Por supuesto, nada que hablar en ese sentido del socio israelí, que es el único país del orbe con cientos de armas atómicas nunca declaradas ante ningún organismo internacional o regulatorio, y que contó y cuenta con el apoyo norteamericano y de otros de sus socios occidentales en semejante empresa.
La realidad en la que deberá actuar entonces el acuerdo de la ONU, que podría entrar en vigor este enero, enfrenta la ausencia entre sus firmantes de las naciones que precisamente poseen armamento nuclear, además de la lógica becerra que establece el hecho de que tal poderío, en buena parte de los casos, responde a un indispensable programa defensivo contra los intentos de chantaje y presión de quienes hacen del átomo un instrumento para imponerse a escala planetaria.
Según afirmaciones de la ONU, “hasta ahora los Estados Unidos, el Reino Unido, Rusia, China y Francia, las cinco potencias nucleares y miembros permanentes del Consejo de Seguridad, no han suscrito el acuerdo”.

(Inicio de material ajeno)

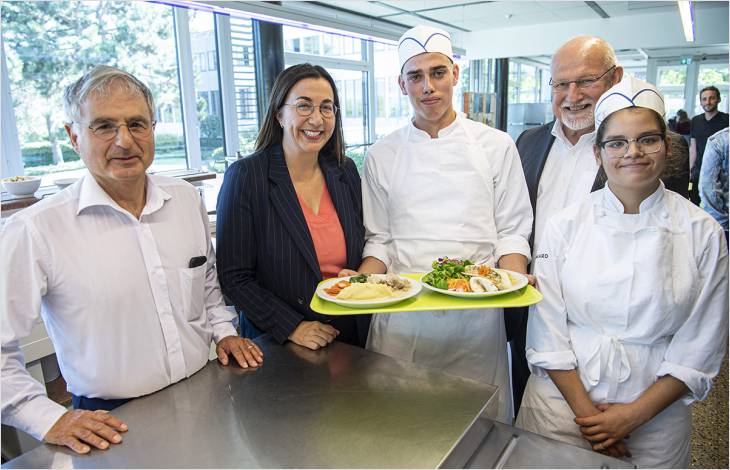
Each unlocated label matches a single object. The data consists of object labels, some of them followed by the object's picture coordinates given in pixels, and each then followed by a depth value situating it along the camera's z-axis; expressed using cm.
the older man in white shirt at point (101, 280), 117
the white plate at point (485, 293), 142
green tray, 139
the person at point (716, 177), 373
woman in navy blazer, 163
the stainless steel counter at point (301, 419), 105
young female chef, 138
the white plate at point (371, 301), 140
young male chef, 186
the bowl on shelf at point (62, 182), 251
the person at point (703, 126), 544
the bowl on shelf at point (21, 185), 233
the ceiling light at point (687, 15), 385
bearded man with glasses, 190
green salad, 153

El hecho es que, “de acuerdo con la letra del Tratado, los países que lo ratifiquen se comprometen a nunca, bajo ninguna circunstancia, desarrollar, probar, producir, fabricar o adquirir, poseer o almacenar armas nucleares u otros dispositivos nucleares explosivos”.
Pero ciertamente, mientras las amenazas y las violaciones al derecho ajeno sean rutina diaria para un gobierno imperial sobre la base de su poderío bélico, es imposible imaginar que los amenazados opten por colocar a un lado su derecho a la defensa y a una respuesta simétrica al agresor.
Terminar con los arsenales atómicos implica entonces, junto a la lucha mundial concertada, y como un elemento indispensable, el poner fin de una vez al obtuso y peligroso criterio de que las prerrogativas son exclusivas de un grupo de poderosos, y para el resto de la humanidad solo queda la sumisión y la obediencia.